(Task description):
Every entry is to be returned as it stands, apart from the pictures.

┌──

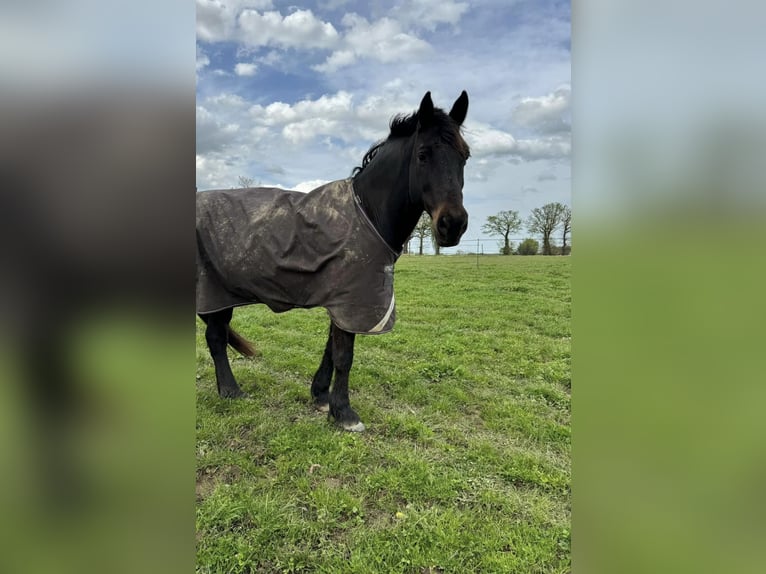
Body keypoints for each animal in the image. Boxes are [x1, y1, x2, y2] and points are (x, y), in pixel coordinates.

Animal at [196, 90, 474, 432]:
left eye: (465, 156)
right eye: (423, 154)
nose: (453, 224)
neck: (366, 212)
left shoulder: (343, 300)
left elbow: (332, 347)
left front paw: (321, 396)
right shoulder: (351, 298)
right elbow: (345, 355)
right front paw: (344, 413)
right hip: (215, 293)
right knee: (216, 338)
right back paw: (232, 391)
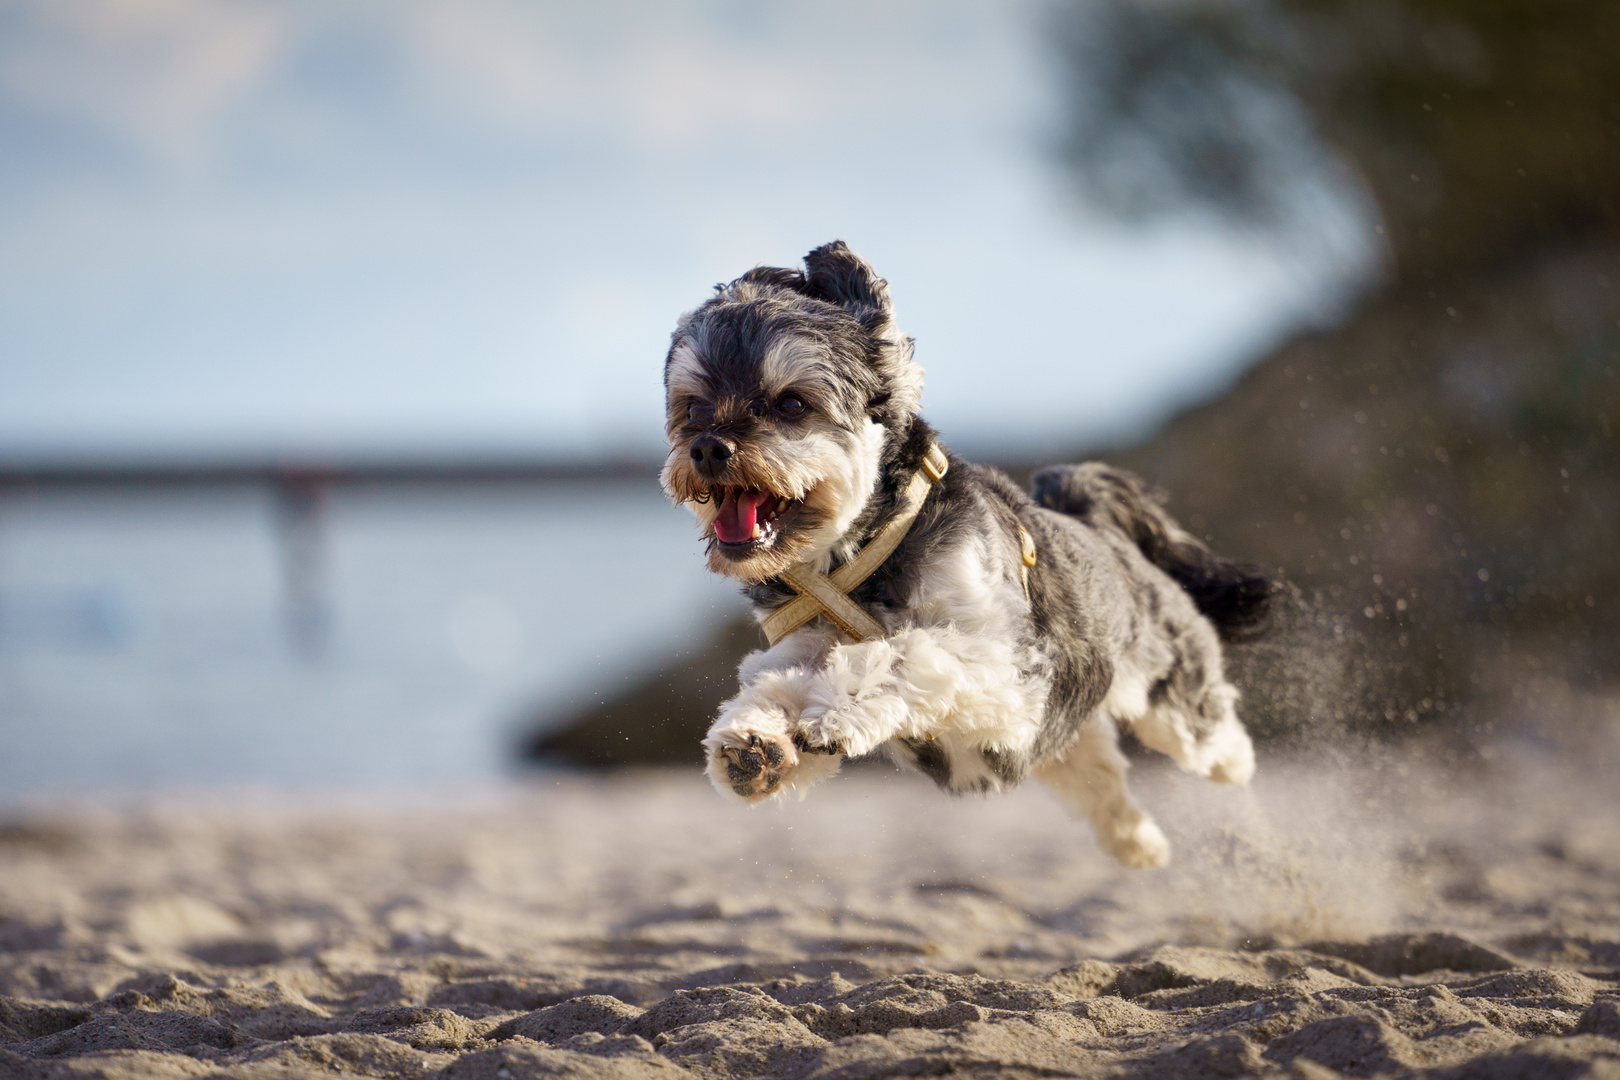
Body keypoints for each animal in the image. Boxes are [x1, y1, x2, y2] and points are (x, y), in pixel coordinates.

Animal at [654, 241, 1263, 867]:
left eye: (791, 404)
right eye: (692, 409)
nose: (708, 448)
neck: (864, 559)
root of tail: (1103, 529)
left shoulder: (1010, 670)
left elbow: (905, 652)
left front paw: (842, 707)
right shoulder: (805, 641)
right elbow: (778, 679)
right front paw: (758, 740)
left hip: (1171, 695)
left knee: (1208, 737)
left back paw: (1237, 773)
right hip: (1061, 743)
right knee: (1098, 777)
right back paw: (1138, 844)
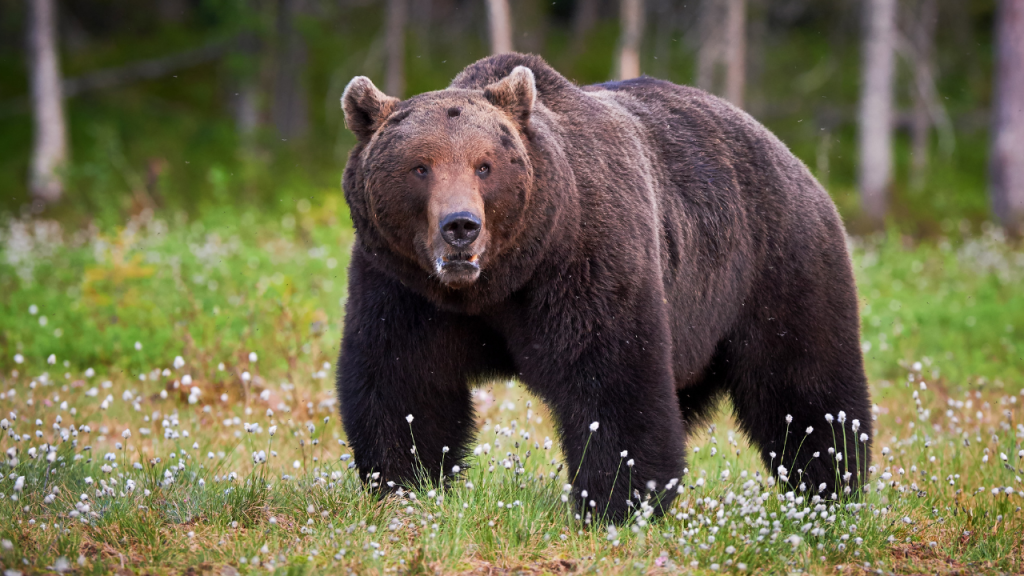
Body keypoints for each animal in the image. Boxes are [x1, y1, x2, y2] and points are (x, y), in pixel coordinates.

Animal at [336, 53, 872, 522]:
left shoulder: (585, 261)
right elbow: (403, 380)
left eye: (484, 165)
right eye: (420, 166)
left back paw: (831, 487)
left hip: (775, 268)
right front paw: (407, 481)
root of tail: (792, 157)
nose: (461, 226)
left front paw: (614, 501)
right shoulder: (403, 286)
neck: (498, 282)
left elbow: (611, 380)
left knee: (805, 387)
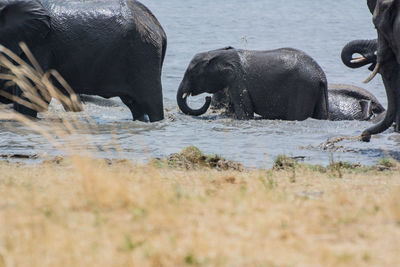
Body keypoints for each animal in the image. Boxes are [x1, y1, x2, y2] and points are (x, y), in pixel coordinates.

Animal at [0, 0, 166, 122]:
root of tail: (159, 28)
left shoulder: (38, 44)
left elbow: (30, 90)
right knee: (134, 105)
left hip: (144, 53)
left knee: (151, 104)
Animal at [177, 46, 328, 120]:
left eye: (191, 73)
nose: (207, 98)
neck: (218, 54)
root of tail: (321, 75)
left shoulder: (238, 81)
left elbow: (245, 113)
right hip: (315, 90)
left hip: (303, 89)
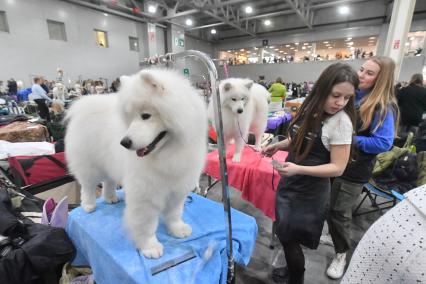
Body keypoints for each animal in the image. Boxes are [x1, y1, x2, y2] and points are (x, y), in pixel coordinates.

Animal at [63, 68, 208, 258]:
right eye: (130, 119)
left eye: (146, 116)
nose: (124, 142)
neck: (168, 153)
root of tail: (87, 104)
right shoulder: (144, 193)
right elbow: (145, 224)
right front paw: (150, 247)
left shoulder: (178, 188)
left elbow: (174, 213)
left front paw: (177, 229)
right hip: (89, 166)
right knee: (87, 186)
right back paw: (88, 205)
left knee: (108, 181)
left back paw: (110, 198)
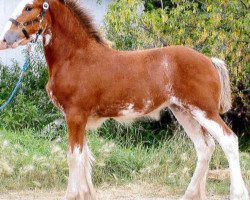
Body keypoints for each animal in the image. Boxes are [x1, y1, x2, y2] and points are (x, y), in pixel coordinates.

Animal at [0, 0, 249, 200]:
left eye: (28, 7)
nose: (5, 39)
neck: (76, 57)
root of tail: (210, 60)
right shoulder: (80, 119)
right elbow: (85, 158)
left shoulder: (75, 116)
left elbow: (74, 157)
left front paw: (71, 195)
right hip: (183, 111)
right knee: (204, 147)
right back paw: (190, 194)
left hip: (204, 111)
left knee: (228, 140)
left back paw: (237, 193)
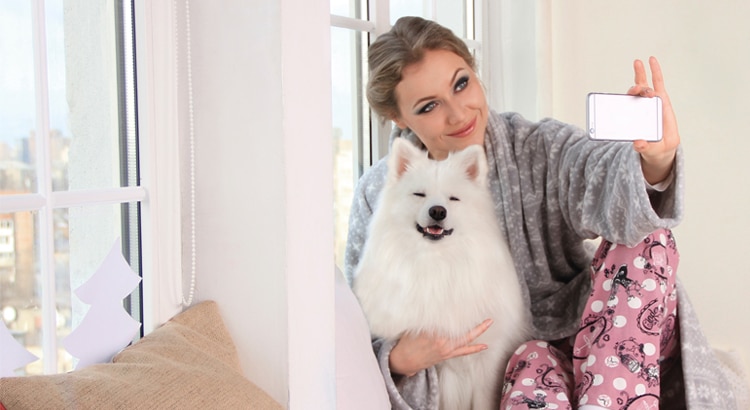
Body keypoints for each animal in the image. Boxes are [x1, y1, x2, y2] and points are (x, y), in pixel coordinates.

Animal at [356, 139, 532, 410]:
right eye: (419, 194)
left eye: (453, 199)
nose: (438, 211)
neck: (437, 260)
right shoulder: (436, 367)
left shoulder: (489, 359)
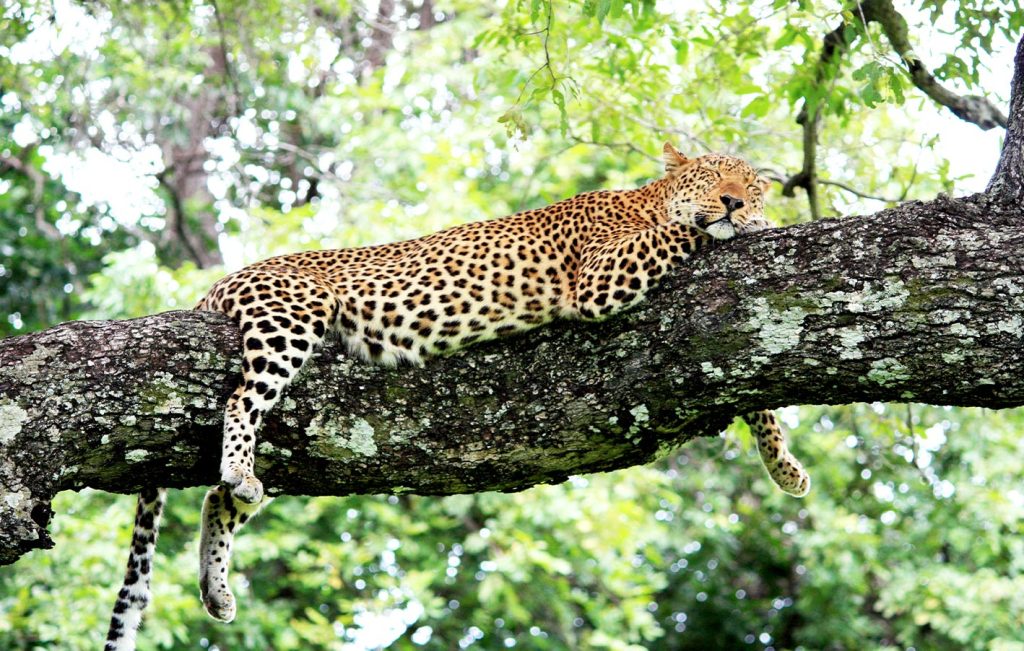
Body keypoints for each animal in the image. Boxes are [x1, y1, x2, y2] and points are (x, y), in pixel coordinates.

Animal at [103, 143, 809, 650]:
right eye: (715, 175)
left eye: (750, 182)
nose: (734, 202)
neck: (646, 199)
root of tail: (222, 282)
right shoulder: (601, 277)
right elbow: (686, 236)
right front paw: (734, 225)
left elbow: (753, 390)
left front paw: (785, 469)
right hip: (289, 323)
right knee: (239, 404)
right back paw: (239, 471)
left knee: (217, 500)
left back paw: (218, 581)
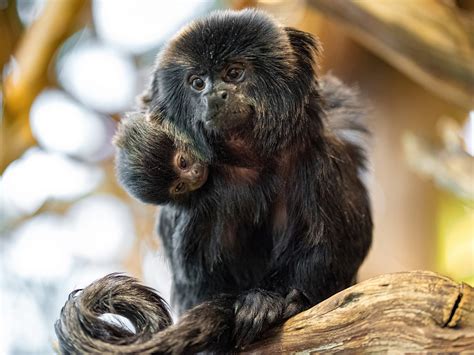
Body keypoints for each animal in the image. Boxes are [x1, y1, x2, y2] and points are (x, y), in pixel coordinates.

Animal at [55, 9, 372, 354]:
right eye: (197, 83)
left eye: (234, 73)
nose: (214, 96)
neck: (254, 164)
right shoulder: (198, 204)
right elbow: (197, 278)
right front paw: (250, 307)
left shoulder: (321, 158)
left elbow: (329, 249)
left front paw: (281, 302)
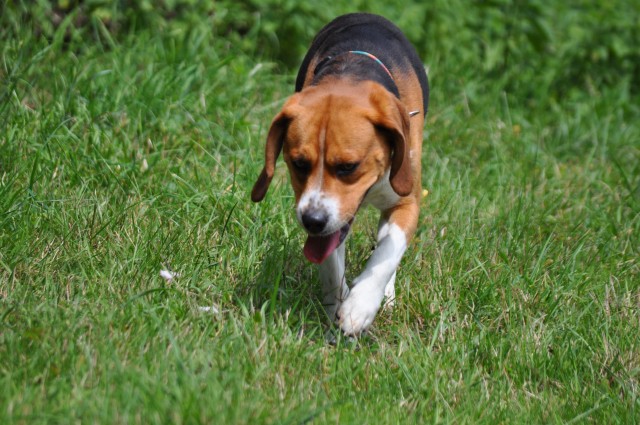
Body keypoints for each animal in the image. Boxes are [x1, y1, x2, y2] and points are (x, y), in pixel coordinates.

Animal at [251, 12, 430, 334]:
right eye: (299, 164)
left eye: (348, 167)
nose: (312, 221)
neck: (352, 74)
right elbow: (332, 265)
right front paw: (339, 303)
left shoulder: (407, 200)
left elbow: (388, 251)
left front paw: (361, 304)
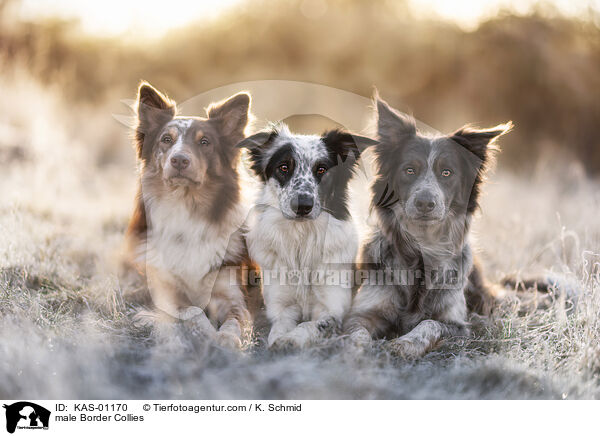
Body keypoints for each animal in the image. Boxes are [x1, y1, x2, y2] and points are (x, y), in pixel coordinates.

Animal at [238, 124, 376, 350]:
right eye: (284, 167)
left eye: (322, 169)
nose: (302, 205)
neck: (302, 238)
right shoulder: (281, 307)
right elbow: (278, 328)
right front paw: (278, 340)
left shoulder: (332, 308)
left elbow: (310, 325)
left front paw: (291, 340)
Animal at [344, 95, 508, 358]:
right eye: (409, 170)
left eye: (447, 173)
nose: (425, 203)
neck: (423, 246)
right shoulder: (362, 312)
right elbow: (357, 332)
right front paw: (356, 350)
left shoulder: (458, 325)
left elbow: (429, 324)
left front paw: (405, 344)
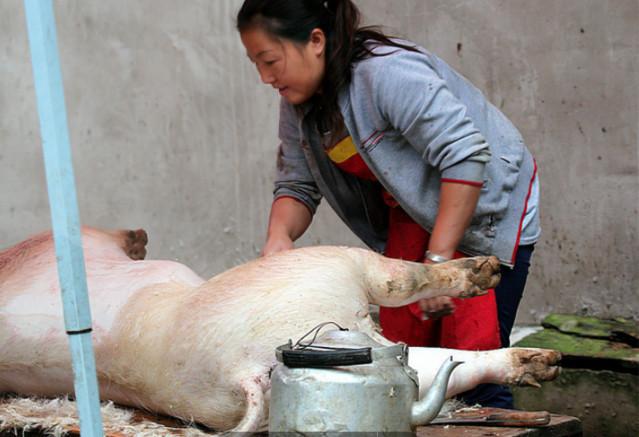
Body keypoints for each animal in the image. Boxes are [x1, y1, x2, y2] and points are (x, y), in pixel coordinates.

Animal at [0, 230, 560, 430]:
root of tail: (238, 370)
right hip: (329, 271)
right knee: (401, 280)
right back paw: (487, 272)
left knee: (428, 367)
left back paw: (543, 365)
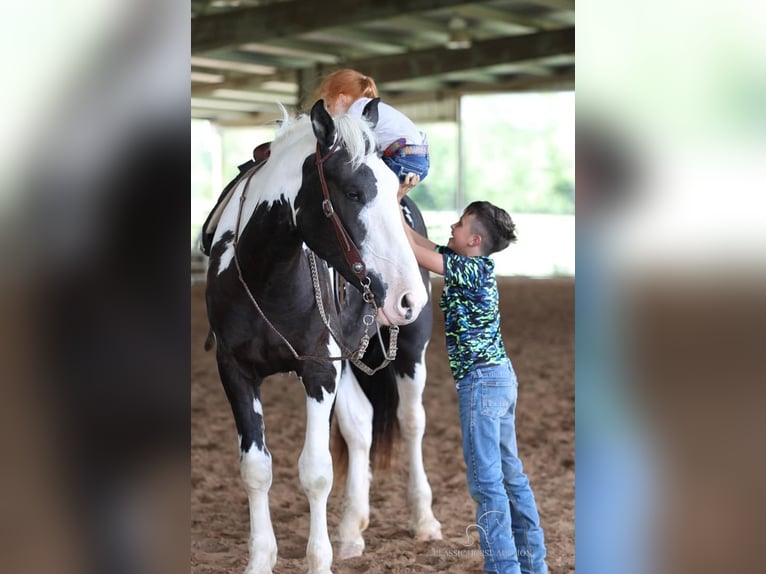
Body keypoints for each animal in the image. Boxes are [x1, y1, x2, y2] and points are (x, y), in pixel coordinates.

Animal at [206, 100, 444, 574]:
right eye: (352, 193)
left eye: (390, 190)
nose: (408, 296)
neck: (267, 275)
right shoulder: (235, 370)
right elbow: (256, 467)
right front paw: (260, 559)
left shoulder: (318, 370)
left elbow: (316, 472)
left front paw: (318, 561)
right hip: (349, 358)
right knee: (361, 425)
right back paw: (351, 530)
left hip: (410, 349)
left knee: (411, 421)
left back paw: (424, 520)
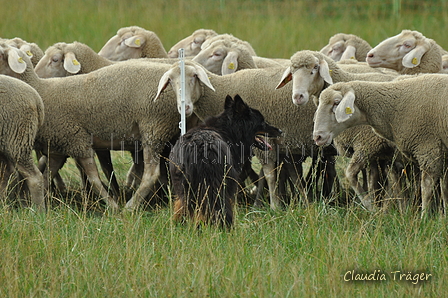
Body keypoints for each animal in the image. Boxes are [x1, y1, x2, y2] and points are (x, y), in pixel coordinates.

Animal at [0, 73, 44, 211]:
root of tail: (37, 99)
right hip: (6, 143)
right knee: (6, 173)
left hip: (18, 139)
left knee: (35, 177)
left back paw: (39, 211)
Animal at [312, 75, 448, 217]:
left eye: (337, 102)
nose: (317, 137)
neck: (393, 108)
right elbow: (445, 189)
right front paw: (443, 218)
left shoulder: (427, 149)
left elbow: (426, 188)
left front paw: (424, 218)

└──

(Answer below):
Body keypoints for each animal in the image. Boxes are [x1, y1, x2, y2] and points are (x, y), in pixel coordinates.

Animal at [196, 90, 474, 432]:
left eye: (465, 156)
right eye: (423, 154)
nose: (453, 224)
neck: (366, 212)
left shoulder: (343, 300)
left elbow: (332, 347)
left front paw: (321, 396)
right shoulder: (351, 298)
right elbow: (345, 355)
right front paw: (344, 413)
right hip: (215, 293)
right knee: (216, 338)
right back paw: (232, 391)
Body keypoints for each animal in the image. Boxes are [x1, y1, x2, y2] and points are (x, y), in pixel coordinates.

Animal at [654, 241, 1263, 867]:
left eye: (791, 404)
right eye: (692, 409)
nose: (708, 448)
neck: (864, 559)
root of tail: (1103, 529)
left shoulder: (1010, 670)
left elbow: (905, 652)
left front paw: (842, 707)
right shoulder: (805, 641)
right elbow: (778, 679)
right front paw: (758, 740)
left hip: (1171, 695)
left knee: (1208, 737)
left back paw: (1237, 773)
right hip: (1061, 743)
right knee: (1098, 777)
right back paw: (1138, 844)
Body keypoints for each animal in the image. Boxes are [x1, y1, x2, y2] and points are (x, y), in pixel coordinates.

Animal at [336, 53, 872, 522]:
left shoulder: (585, 261)
right elbow: (403, 380)
left eye: (484, 165)
right eye: (420, 166)
left back paw: (831, 487)
left hip: (775, 268)
right front paw: (407, 481)
root of tail: (792, 157)
nose: (461, 226)
left front paw: (614, 501)
right shoulder: (403, 286)
neck: (498, 282)
left elbow: (611, 380)
left knee: (805, 387)
Body keypoints for each animal in the image. Boxes are [x1, y1, x2, y2] and points are (x, y), in pixel coordinates.

Animal at [0, 0, 166, 122]:
root of tail: (159, 28)
left shoulder: (38, 44)
left elbow: (30, 90)
right knee: (134, 105)
left hip: (144, 53)
left knee: (151, 104)
Animal at [177, 46, 328, 120]:
left eye: (191, 73)
nose: (207, 98)
neck: (218, 54)
root of tail: (321, 75)
left shoulder: (238, 81)
left elbow: (245, 113)
right hip: (315, 90)
left hip: (303, 89)
Body keypoints for each animal in the image. Boxes are [x1, y1, x2, y2] and points are (x, y), in pixel coordinates.

Animal at [63, 68, 208, 258]:
right eye: (130, 119)
left eye: (146, 116)
nose: (124, 142)
neck: (168, 153)
root of tail: (87, 104)
right shoulder: (144, 193)
right elbow: (145, 224)
right front paw: (150, 247)
left shoulder: (178, 188)
left elbow: (174, 213)
left front paw: (177, 229)
right hip: (89, 166)
right knee: (87, 186)
right back paw: (88, 205)
left knee: (108, 181)
left back paw: (110, 198)
Body keypoints for each animal in the image. Boxes are [x1, y1, x2, y2] and points are (x, y), in pixel coordinates.

Animal at [0, 0, 249, 200]:
left eye: (28, 7)
nose: (5, 39)
neck: (76, 57)
root of tail: (210, 60)
right shoulder: (80, 119)
right elbow: (85, 158)
left shoulder: (75, 116)
left elbow: (74, 157)
left front paw: (71, 195)
right hip: (183, 111)
right knee: (204, 147)
right back paw: (190, 194)
left hip: (204, 111)
left knee: (228, 140)
left back paw: (237, 193)
Body keypoints for each animal in the image. Boxes are [x1, y1, x2, y2] and points are (x, y), in pixel coordinates.

Animal at [356, 139, 532, 410]:
right eye: (419, 194)
left eye: (453, 199)
nose: (438, 211)
neck: (437, 260)
right shoulder: (436, 367)
left shoulder: (489, 359)
Body keypoints for each animal in the image. Boxes are [x1, y1, x2, y2] and points are (x, y), in pixel coordinates.

Animal at [103, 143, 809, 650]:
right eye: (715, 175)
left eye: (750, 182)
nose: (734, 202)
neck: (646, 199)
root of tail: (222, 282)
right shoulder: (601, 277)
right elbow: (686, 236)
right front paw: (734, 225)
left elbow: (753, 390)
left front paw: (785, 469)
right hip: (289, 323)
right knee: (239, 404)
right back paw: (239, 471)
left knee: (217, 500)
left back paw: (218, 581)
Body keypoints for each animal in the image. Boxes are [x1, y1, x2, y2] and points are (x, y), in pixel coordinates.

Animal at [55, 9, 372, 354]:
right eye: (197, 83)
left eye: (234, 73)
nose: (214, 96)
neck: (254, 164)
right shoulder: (198, 204)
right elbow: (197, 278)
right front paw: (250, 307)
left shoulder: (321, 158)
left elbow: (329, 249)
left front paw: (281, 302)
Body keypoints for each animal in the image. Boxes are [x1, y1, x2, y2] and points are (x, y), in pixel coordinates.

Animal at [251, 12, 430, 334]:
right eye: (299, 164)
left eye: (348, 167)
nose: (312, 221)
neck: (352, 74)
right elbow: (332, 265)
right front paw: (339, 303)
left shoulder: (407, 200)
left elbow: (388, 251)
left front paw: (361, 304)
Body keypoints for each animal in the image. Boxes are [x1, y1, x2, y2] and points are (x, y), in pixel coordinates.

Animal at [238, 124, 376, 350]:
right eye: (284, 167)
left eye: (322, 169)
nose: (302, 205)
neck: (302, 238)
right shoulder: (281, 307)
right elbow: (278, 328)
right front paw: (278, 340)
left shoulder: (332, 308)
left elbow: (310, 325)
left front paw: (291, 340)
Animal at [344, 95, 508, 358]:
right eye: (409, 170)
left eye: (447, 173)
nose: (425, 203)
neck: (423, 246)
right shoulder: (362, 312)
right elbow: (357, 332)
right front paw: (356, 350)
left shoulder: (458, 325)
left elbow: (429, 324)
left front paw: (405, 344)
Body keypoints for each animal in the image. Boxes are [x1, y1, x2, y2] and points are (x, y), in pixel coordinates.

Animal at [0, 230, 560, 430]:
root of tail: (238, 370)
right hip: (329, 271)
right knee: (401, 280)
right back paw: (487, 272)
left knee: (428, 367)
left back paw: (543, 365)
Body keypoints for each animal in the image. Boxes are [x1, y1, x2, y2] and points are (x, y), in pixel coordinates.

Animal at [206, 100, 444, 574]:
right eye: (352, 193)
left eye: (390, 190)
nose: (408, 296)
neck: (267, 275)
right shoulder: (235, 370)
right elbow: (256, 467)
right front paw: (260, 559)
left shoulder: (318, 370)
left elbow: (316, 472)
left front paw: (318, 561)
right hip: (349, 358)
right knee: (361, 425)
right back paw: (351, 530)
left hip: (410, 349)
left knee: (411, 421)
left back paw: (424, 520)
Body keypoints for each animal in the image. Boxes are [x1, y1, x2, y2] and points are (x, y), in pixel coordinates.

Animal at [0, 73, 44, 211]:
root of tail: (37, 99)
right hip: (6, 143)
right knee: (6, 173)
left hip: (18, 139)
left knee: (35, 177)
left back paw: (39, 211)
Animal at [312, 75, 448, 217]:
left eye: (337, 102)
nose: (317, 137)
neck: (393, 108)
right elbow: (445, 189)
right front paw: (443, 218)
left shoulder: (427, 149)
left elbow: (426, 188)
left front paw: (424, 218)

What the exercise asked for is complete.